The number of earthquakes associated with injection wells has skyrocketed from a handful per year in the 1970s to more than 650 in 2014, according to CU-Boulder doctoral student Matthew Weingarten, who led the study. The increase included several damaging quakes in 2011 and 2012 ranging between magnitudes 4.7 and 5.6 in Prague, Oklahoma; Trinidad, Colorado; Timpson, Texas; and Guy, Arkansas.
"This is the first study to look at correlations between injection wells and earthquakes on a broad, nearly national scale," said Weingarten of CU-Boulder's geological sciences department. "We saw an enormous increase in earthquakes associated with these high-rate injection wells, especially since 2009, and we think the evidence is convincing that the earthquakes we are seeing near injection sites are induced by oil and gas activity."
A paper on the subject appears in the June 18 issue of Science.
The researchers found that "high-rate" injection wells—those pumping more than 300,000 barrels of wastewater a month into the ground—were much more likely to be associated with earthquakes than lower-rate injection wells. Injections are conducted either for enhanced oil recovery, which involves the pumping of fluid into depleted oil reservoirs to increase oil production, or for the disposal of salty fluids produced by oil and gas activity, said Weingarten.
Co-authors on the study include CU-Boulder Professor Shemin Ge of the geological sciences department and Jonathan Godt, Barbara Bekins and Justin Rubinstein of the U.S. Geological Survey (USGS). Godt is based in Denver and Bekins and Rubenstein are based in Menlo Park, California.
The team assembled a database of roughly 180,000 injection wells in the study area, which ranged from Colorado to the East Coast. More than 18,000 wells were associated with earthquakes—primarily in Oklahoma and Texas—and 77 percent of associated injection wells remain active, according to the study authors.
Of the wells associated with earthquakes, 66 percent were oil recovery wells, said Ge. But active saltwater disposal wells were 1.5 times as likely as oil recovery wells to be associated with earthquakes. "Oil recovery wells involve an input of fluid to 'sweep' oil toward a second well for removal, while wastewater injection wells only put fluid into the system, producing a larger pressure change in the reservoir," Ge said.

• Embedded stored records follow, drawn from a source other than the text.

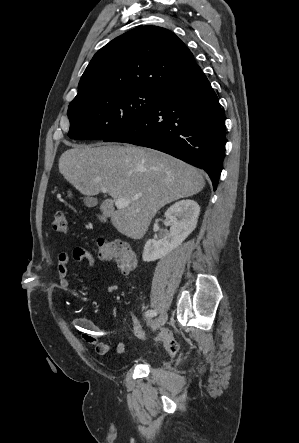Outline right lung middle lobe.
I'll use <instances>...</instances> for the list:
<instances>
[{
  "instance_id": "1",
  "label": "right lung middle lobe",
  "mask_w": 299,
  "mask_h": 443,
  "mask_svg": "<svg viewBox=\"0 0 299 443\" xmlns=\"http://www.w3.org/2000/svg\"><path fill=\"white\" fill-rule=\"evenodd\" d=\"M158 91L127 89L104 92L68 108L72 139H105L146 114L157 103Z\"/></svg>"
}]
</instances>
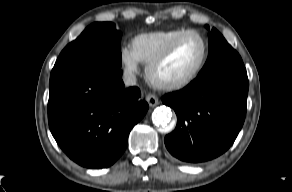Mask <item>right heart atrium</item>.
Segmentation results:
<instances>
[{"mask_svg":"<svg viewBox=\"0 0 292 192\" xmlns=\"http://www.w3.org/2000/svg\"><path fill=\"white\" fill-rule=\"evenodd\" d=\"M120 60L126 75L133 76L139 71L140 61L131 46L126 45L120 49Z\"/></svg>","mask_w":292,"mask_h":192,"instance_id":"d8ad5b80","label":"right heart atrium"}]
</instances>
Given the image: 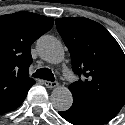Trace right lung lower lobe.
Masks as SVG:
<instances>
[{
    "label": "right lung lower lobe",
    "mask_w": 125,
    "mask_h": 125,
    "mask_svg": "<svg viewBox=\"0 0 125 125\" xmlns=\"http://www.w3.org/2000/svg\"><path fill=\"white\" fill-rule=\"evenodd\" d=\"M28 90L29 89L21 93H13L0 98V114L12 111L19 107L24 101Z\"/></svg>",
    "instance_id": "1"
}]
</instances>
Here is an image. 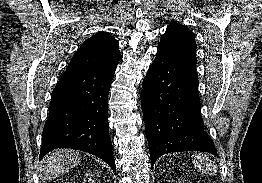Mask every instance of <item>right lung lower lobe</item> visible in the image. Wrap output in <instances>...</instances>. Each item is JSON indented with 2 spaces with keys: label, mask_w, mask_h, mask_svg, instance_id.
<instances>
[{
  "label": "right lung lower lobe",
  "mask_w": 262,
  "mask_h": 183,
  "mask_svg": "<svg viewBox=\"0 0 262 183\" xmlns=\"http://www.w3.org/2000/svg\"><path fill=\"white\" fill-rule=\"evenodd\" d=\"M116 68L63 73L52 92L40 160L55 148H73L101 158L115 171L107 101Z\"/></svg>",
  "instance_id": "1"
}]
</instances>
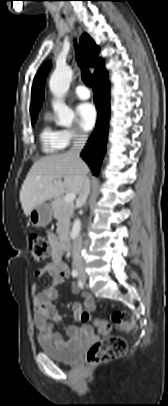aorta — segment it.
<instances>
[{
	"instance_id": "obj_1",
	"label": "aorta",
	"mask_w": 168,
	"mask_h": 406,
	"mask_svg": "<svg viewBox=\"0 0 168 406\" xmlns=\"http://www.w3.org/2000/svg\"><path fill=\"white\" fill-rule=\"evenodd\" d=\"M73 72L67 65H58L52 73L49 81V87L55 97L52 106L57 114V123L61 126L70 127L75 114L64 102L61 101L63 95L68 91L72 80ZM81 230V222L76 219L71 230V238L76 239Z\"/></svg>"
}]
</instances>
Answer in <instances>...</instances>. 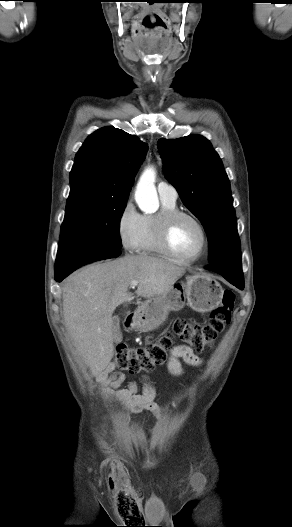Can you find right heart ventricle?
Returning <instances> with one entry per match:
<instances>
[{
	"mask_svg": "<svg viewBox=\"0 0 292 527\" xmlns=\"http://www.w3.org/2000/svg\"><path fill=\"white\" fill-rule=\"evenodd\" d=\"M161 204H162V207H161L160 212L177 209V203L176 201H173V200H169V199L161 197ZM158 214L141 215V222H140V227L138 230L136 247H135L136 252L140 254L167 256L159 247L157 239H156L155 224H156V217Z\"/></svg>",
	"mask_w": 292,
	"mask_h": 527,
	"instance_id": "right-heart-ventricle-1",
	"label": "right heart ventricle"
}]
</instances>
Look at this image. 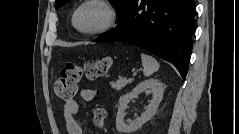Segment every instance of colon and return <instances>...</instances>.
<instances>
[{
    "mask_svg": "<svg viewBox=\"0 0 239 134\" xmlns=\"http://www.w3.org/2000/svg\"><path fill=\"white\" fill-rule=\"evenodd\" d=\"M111 58L104 57L98 61L87 62L84 65L67 63L59 73L54 84L56 95L63 100L72 99L78 90L79 83L83 76L89 80H96L104 77L110 66ZM106 118V111L98 108L94 113V122L96 126L103 127Z\"/></svg>",
    "mask_w": 239,
    "mask_h": 134,
    "instance_id": "colon-1",
    "label": "colon"
}]
</instances>
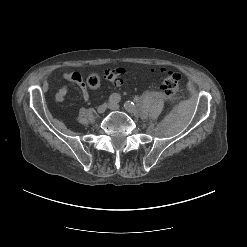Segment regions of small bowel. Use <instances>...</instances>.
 Masks as SVG:
<instances>
[{
  "mask_svg": "<svg viewBox=\"0 0 247 247\" xmlns=\"http://www.w3.org/2000/svg\"><path fill=\"white\" fill-rule=\"evenodd\" d=\"M117 74H118V78L115 81H112V83H114L115 85H120L121 84V79L120 76L125 72L123 68H118L116 69ZM63 78L71 83L76 84L80 90H81V94L84 100H88L89 99V92L87 90L86 84L84 82V79L82 77V75L78 72H66L63 74ZM68 93V87L66 84L62 85L56 95H55V99L58 102H61L64 100L65 96Z\"/></svg>",
  "mask_w": 247,
  "mask_h": 247,
  "instance_id": "c3829d8e",
  "label": "small bowel"
}]
</instances>
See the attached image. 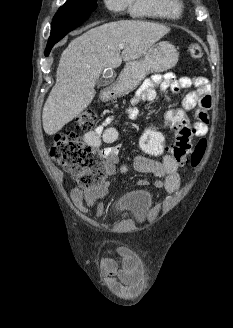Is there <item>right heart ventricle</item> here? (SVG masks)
Listing matches in <instances>:
<instances>
[{"label": "right heart ventricle", "mask_w": 233, "mask_h": 328, "mask_svg": "<svg viewBox=\"0 0 233 328\" xmlns=\"http://www.w3.org/2000/svg\"><path fill=\"white\" fill-rule=\"evenodd\" d=\"M125 5L135 17L176 19L182 12L180 0H126Z\"/></svg>", "instance_id": "obj_1"}]
</instances>
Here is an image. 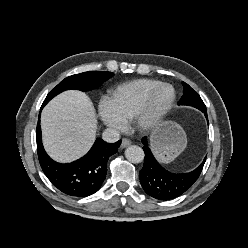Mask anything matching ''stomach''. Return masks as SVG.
Segmentation results:
<instances>
[{
  "label": "stomach",
  "instance_id": "0dacf381",
  "mask_svg": "<svg viewBox=\"0 0 248 248\" xmlns=\"http://www.w3.org/2000/svg\"><path fill=\"white\" fill-rule=\"evenodd\" d=\"M150 143L156 158L167 164L184 151L187 137L179 124L165 121L152 131Z\"/></svg>",
  "mask_w": 248,
  "mask_h": 248
}]
</instances>
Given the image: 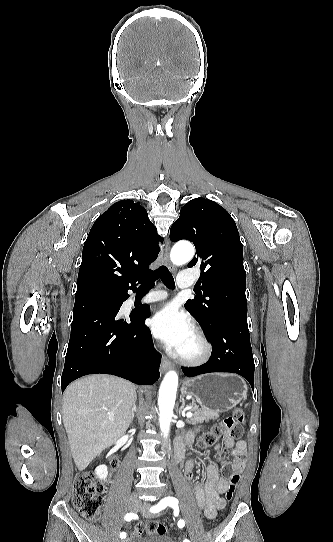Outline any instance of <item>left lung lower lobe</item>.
I'll use <instances>...</instances> for the list:
<instances>
[{"instance_id":"0a47b994","label":"left lung lower lobe","mask_w":333,"mask_h":542,"mask_svg":"<svg viewBox=\"0 0 333 542\" xmlns=\"http://www.w3.org/2000/svg\"><path fill=\"white\" fill-rule=\"evenodd\" d=\"M212 344L209 361L199 367H183L186 377L211 372H230L244 377L254 389V369L247 318L227 316L207 333Z\"/></svg>"}]
</instances>
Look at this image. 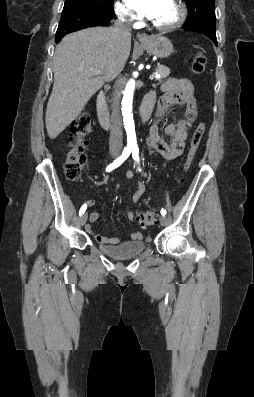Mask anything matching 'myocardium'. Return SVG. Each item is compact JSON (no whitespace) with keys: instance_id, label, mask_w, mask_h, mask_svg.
Listing matches in <instances>:
<instances>
[{"instance_id":"myocardium-1","label":"myocardium","mask_w":254,"mask_h":397,"mask_svg":"<svg viewBox=\"0 0 254 397\" xmlns=\"http://www.w3.org/2000/svg\"><path fill=\"white\" fill-rule=\"evenodd\" d=\"M172 1L174 2V4L178 9L177 19L174 22L167 25H159V24H155L154 22H151L152 27H154L159 31H171L180 27L184 23L187 16V10L184 3L181 0H172Z\"/></svg>"}]
</instances>
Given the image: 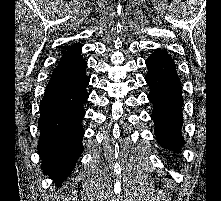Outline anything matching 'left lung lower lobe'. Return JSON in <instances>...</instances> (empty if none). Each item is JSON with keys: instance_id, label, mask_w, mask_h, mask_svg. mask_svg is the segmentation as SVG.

Enhanced oil recovery wells differ from hydraulic fracturing, or fracking wells, in that they usually inject for years or decades and are operated in tandem with conventional oil production wells, said Weingarten. In contrast, fracking wells typically inject for just hours or days.
The team noted that thousands of injection wells have operated during the last few decades in the central and eastern U.S. without a ramp-up in seismic events. "It's really the wells that have been operating for a relatively short period of time and injecting fluids at high rates that are strongly associated with earthquakes," said Weingarten.
In addition to looking at injection rates of individual wells over the study area, the team also looked at other aspects of well operations including a well's cumulative injected volume of fluid over time, the monthly injection pressure at individual wellheads, the injection depth, and their proximity to "basement rock" where earthquake faults may lie. None showed significant statistical correlation to seismic activity at a national level, according to the study.
Oklahoma had the most seismic activity of any state associated with wastewater injection wells. But parts of Colorado, west Texas, central Arkansas and southern Illinois also showed concentrations of earthquakes associated with such wells, said Weingarten.
In Colorado, the areas most affected by earthquakes associated with injection wells were the Raton Basin in the southern part of the state and near Greeley north of Denver.
"People can't control the geology of a region or the scale of seismic stress," Weingarten said. "But managing rates of fluid injection may help decrease the likelihood of induced earthquakes in the future."